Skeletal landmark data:
-.-.-

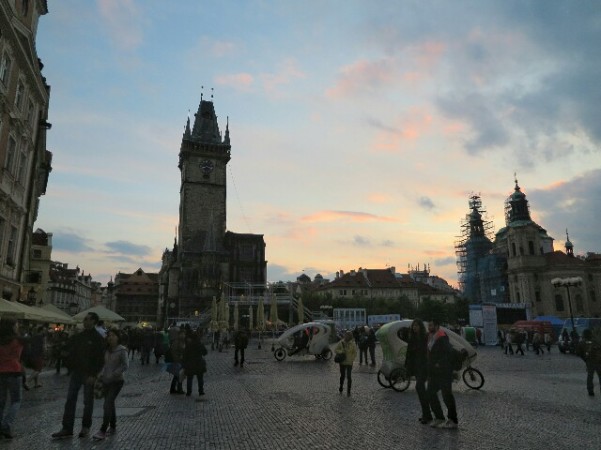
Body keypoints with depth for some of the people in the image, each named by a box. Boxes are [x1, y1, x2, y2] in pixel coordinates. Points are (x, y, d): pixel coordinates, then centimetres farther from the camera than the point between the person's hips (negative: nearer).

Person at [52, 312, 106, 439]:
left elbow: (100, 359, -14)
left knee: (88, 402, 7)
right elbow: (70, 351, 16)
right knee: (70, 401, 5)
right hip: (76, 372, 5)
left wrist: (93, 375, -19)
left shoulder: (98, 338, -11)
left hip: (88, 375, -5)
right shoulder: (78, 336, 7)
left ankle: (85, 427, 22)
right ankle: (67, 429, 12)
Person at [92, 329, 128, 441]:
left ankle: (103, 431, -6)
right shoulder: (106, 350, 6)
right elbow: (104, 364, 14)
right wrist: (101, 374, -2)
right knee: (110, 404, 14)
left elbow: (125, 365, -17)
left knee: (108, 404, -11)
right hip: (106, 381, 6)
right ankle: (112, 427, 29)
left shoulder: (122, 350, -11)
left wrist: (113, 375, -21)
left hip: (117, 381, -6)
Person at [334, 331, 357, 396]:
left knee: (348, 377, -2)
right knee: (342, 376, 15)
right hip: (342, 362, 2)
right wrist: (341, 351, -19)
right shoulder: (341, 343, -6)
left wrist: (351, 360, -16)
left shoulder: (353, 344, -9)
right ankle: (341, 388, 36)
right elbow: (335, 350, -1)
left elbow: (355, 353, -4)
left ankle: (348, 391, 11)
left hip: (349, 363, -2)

-.-.-

[WHAT THE EXERCISE ASKS] Retype every line of the material above word for word, leaving out the pictures.

[ANSWER TO THIS PROBLEM]
Body keypoints with depth for some of the people in the image, each named by a box. Boxes are [x1, y1, x2, y2] in pixel coordinates. Points are (x, y, d): pixel coordinates, then centimetres farther from the camera than the point between the person's hips (negative: nearer).

Person at [52, 312, 106, 439]:
left elbow: (100, 359, -14)
left knee: (88, 402, 7)
right elbow: (70, 351, 16)
right knee: (70, 401, 5)
right hip: (76, 372, 5)
left wrist: (93, 375, -19)
left shoulder: (98, 338, -11)
left hip: (88, 375, -5)
right shoulder: (78, 336, 7)
left ankle: (85, 427, 22)
right ankle: (67, 429, 12)
Person at [92, 329, 128, 441]:
left ankle: (103, 431, -6)
right shoulder: (106, 350, 6)
right elbow: (104, 364, 14)
right wrist: (101, 374, -2)
right knee: (110, 404, 14)
left elbow: (125, 365, -17)
left knee: (108, 404, -11)
right hip: (106, 381, 6)
right ankle: (112, 427, 29)
left shoulder: (122, 350, -11)
left wrist: (113, 375, -21)
left hip: (117, 381, -6)
Person at [334, 331, 357, 396]:
left knee: (348, 377, -2)
right knee: (342, 376, 15)
right hip: (342, 362, 2)
right wrist: (341, 351, -19)
right shoulder: (341, 343, -6)
left wrist: (351, 360, -16)
left shoulder: (353, 344, -9)
right ankle: (341, 388, 36)
right elbow: (335, 350, -1)
left elbow: (355, 353, -4)
left ankle: (348, 391, 11)
left hip: (349, 363, -2)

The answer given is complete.